Using the p-value, compare it with the standard significance level (usually 0.05). If the p-value is less than 0.05, we reject the null hypothesis in favor of the alternative hypothesis. Otherwise, we fail to reject the null hypothesis. The significance levels at which we would conclude that the mean salary of female MBA graduates is above $100,000 are those greater than the computed p-value.

Formulate the Hypothesis for Part b

The null hypothesis (\(H_0\)) is that the mean salary for female MBA graduates is equal to that of the male graduates.
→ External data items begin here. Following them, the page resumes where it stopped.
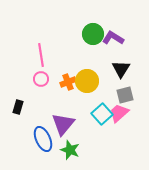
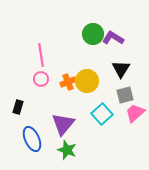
pink trapezoid: moved 16 px right
blue ellipse: moved 11 px left
green star: moved 3 px left
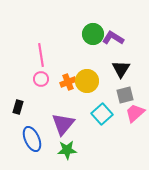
green star: rotated 24 degrees counterclockwise
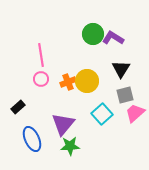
black rectangle: rotated 32 degrees clockwise
green star: moved 3 px right, 4 px up
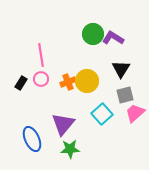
black rectangle: moved 3 px right, 24 px up; rotated 16 degrees counterclockwise
green star: moved 3 px down
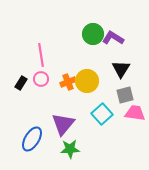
pink trapezoid: rotated 50 degrees clockwise
blue ellipse: rotated 55 degrees clockwise
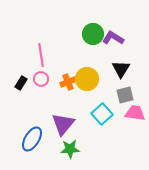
yellow circle: moved 2 px up
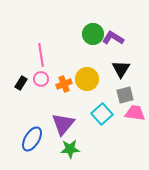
orange cross: moved 4 px left, 2 px down
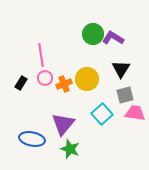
pink circle: moved 4 px right, 1 px up
blue ellipse: rotated 70 degrees clockwise
green star: rotated 24 degrees clockwise
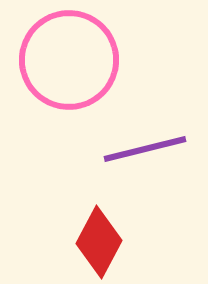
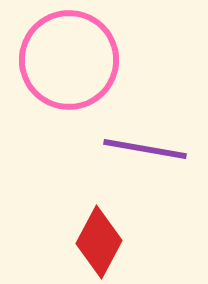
purple line: rotated 24 degrees clockwise
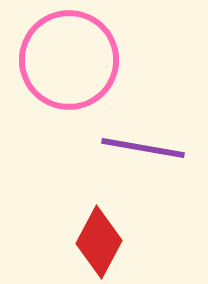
purple line: moved 2 px left, 1 px up
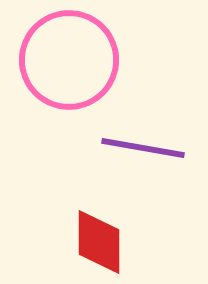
red diamond: rotated 28 degrees counterclockwise
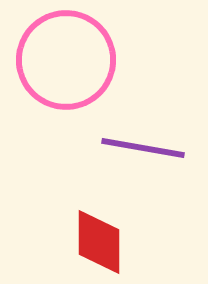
pink circle: moved 3 px left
The alternative hypothesis (\(H_1\)) is that the mean salary for female MBA graduates is lower than that of the male graduates. In mathematical notation, \(H_0: \mu_F = \mu_M\) and \(H_1: \mu_F < \mu_M\).

Statistical Calculation for Part b

Compute the test statistic using the formula for the hypothesis test of difference between two means (since the standard deviations are known, we will use z-test): \[z = \frac{\bar{x}_F - \bar{x}_M} {\sqrt{\frac{s_F^2}{n_F} + \frac{s_M^2}{n_M}}}\] where \(\bar{x}_F = \$105,156\), \(\bar{x}_M = \$133,442\), \(s_F = \$98,525\), \(s_M = \$131,090\), \(n_F = 233\), and \(n_M = 258\). After finding the z-score, compute the p-value.

Decision for Part b

Using the p-value, compare it with the standard significance level (usually 0.05). If the p-value is less than the level of significance, we reject the null hypothesis in favor of the alternative hypothesis. If the p-value is larger than the level of significance, we fail to reject the null hypothesis.